Kumar put the following elements into practice to get rice grains so large, they shocked local agriculturalists and experts:

Seedlings were transplanted at a young age, in single seeds, instead of clumps.
Wider spacing of plants was implemented, using a square pattern.
The soil used was moist, but not flooded, as in traditional rice farming.
Only organic fertilizers are used.
Rotary weeding is practiced. 

These techniques allow farmers to plant more on less acreage and gain higher yields, all without resorting to over-priced, royalty-driven GM seeds or the use of herbicides like glyphosate-basedRoundUp.

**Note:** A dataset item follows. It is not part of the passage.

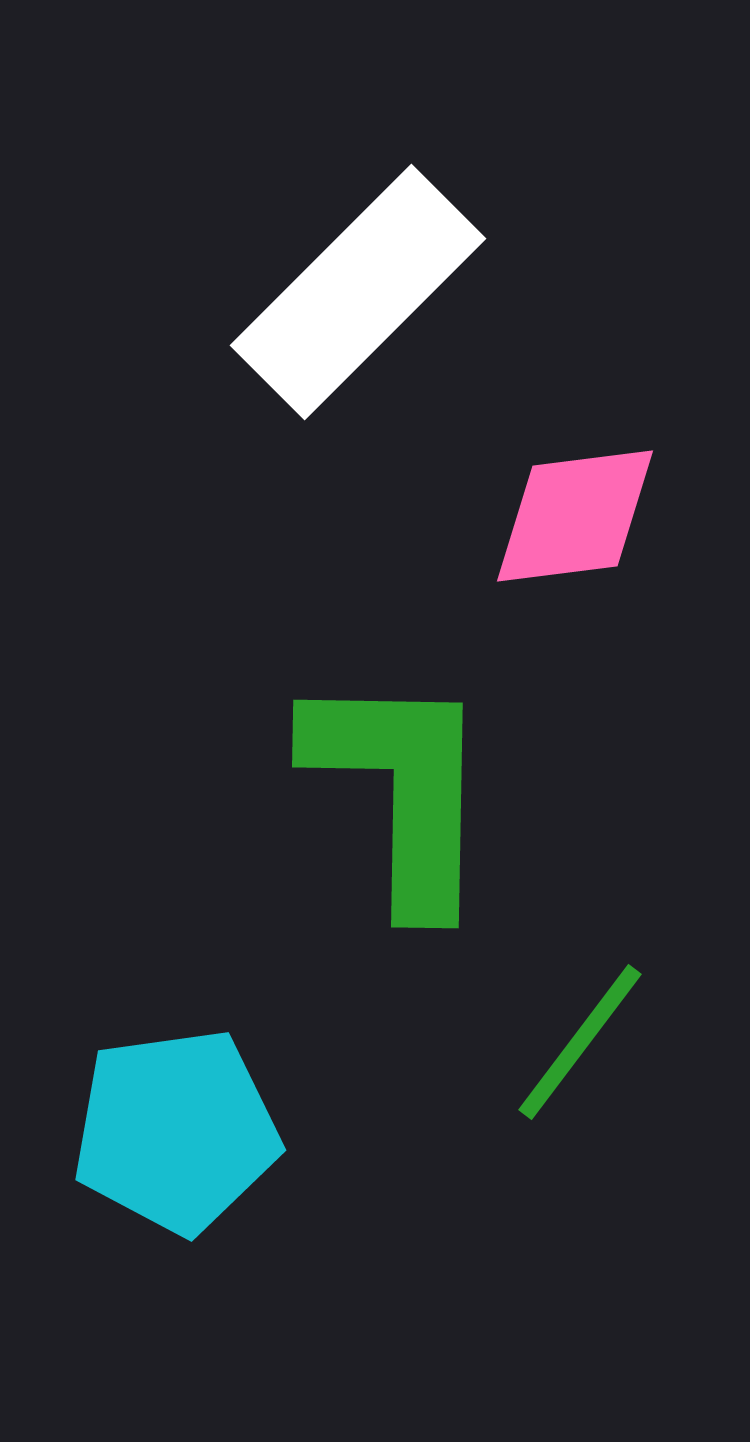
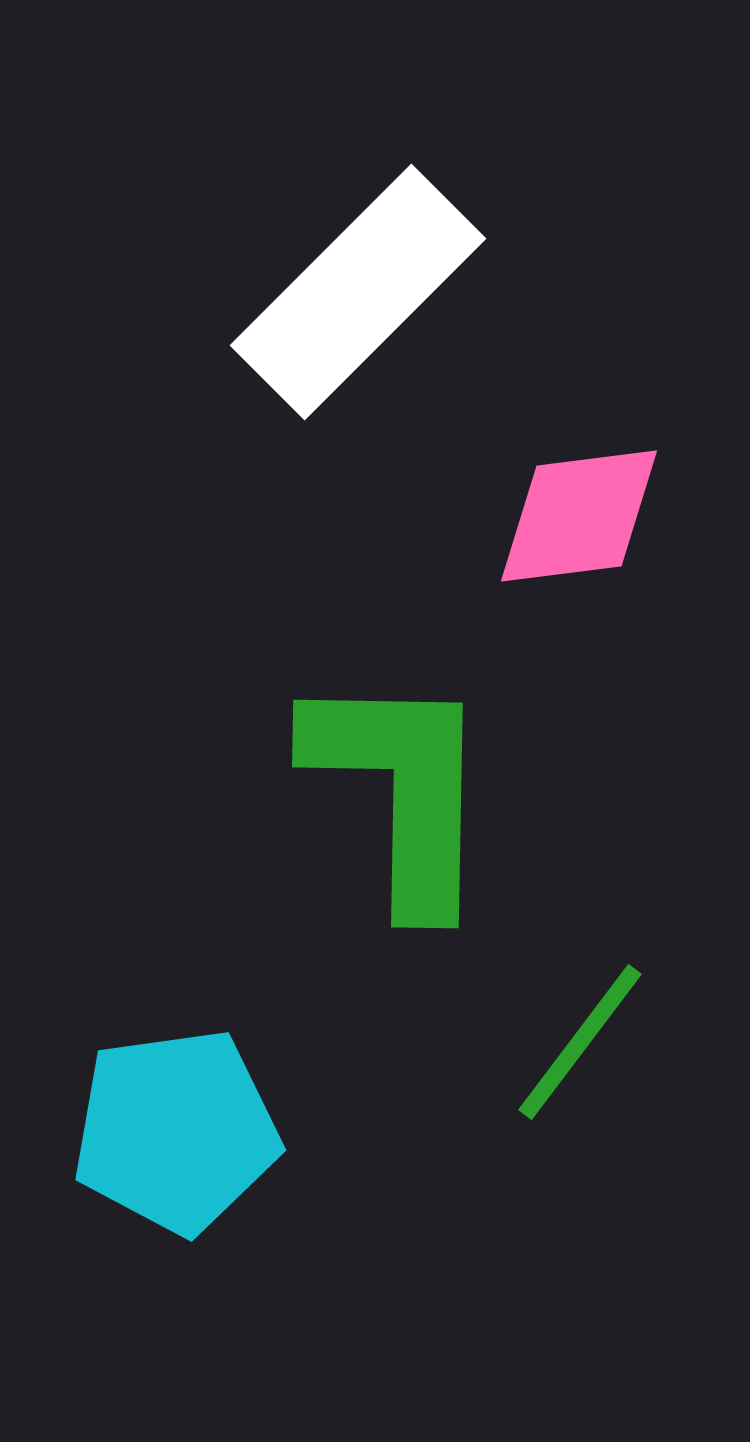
pink diamond: moved 4 px right
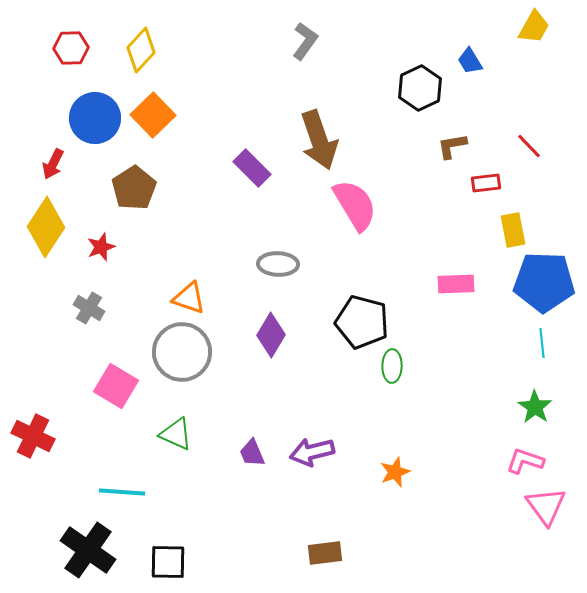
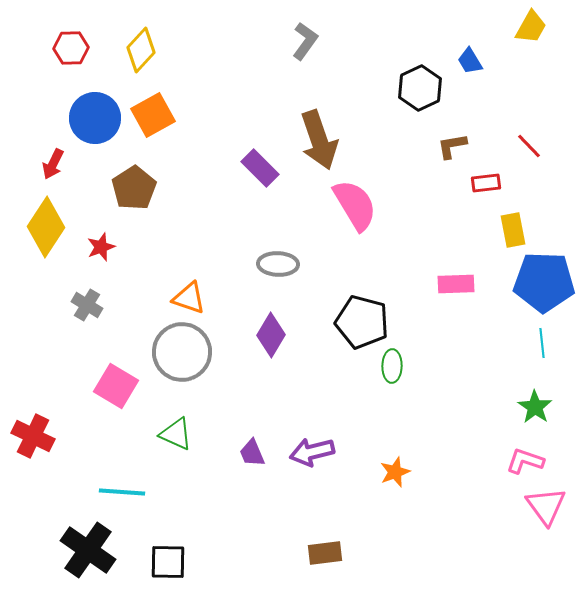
yellow trapezoid at (534, 27): moved 3 px left
orange square at (153, 115): rotated 15 degrees clockwise
purple rectangle at (252, 168): moved 8 px right
gray cross at (89, 308): moved 2 px left, 3 px up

The SRI technique also drastically reduces farmers’ dependency on outside, industrial inputs, while also allowing them to adapt to their local climates and specific agricultural challenges.

Kumar’s success isn’t a one-time wonder, either, or limited to a single farmer.

His friends in Darveshpura village have all recorded over 17 tonnes of rice, and many others in the villages around have doubled their usual yields in recent years.

With record-breaking yields Kumar and his peers are breaking cycles of poverty, dependence upon biotech companies, and providing organic, healthy food for thousands.

Inspired by Kumar’s success, the Nobel prize-winning economist Joseph Stiglitz has visited the Nalanda district and recognized the potential of this method of organic farming, telling the villagers they were “better than scientists.”

I’d add, “very much better than biotech scientists,” who have sold the world a lie that, “you can’t feed the masses without Monsanto’s, patented seed, and best-selling chemicals.”

Kumar just proved that the world can feed itself very well, thank you — organically.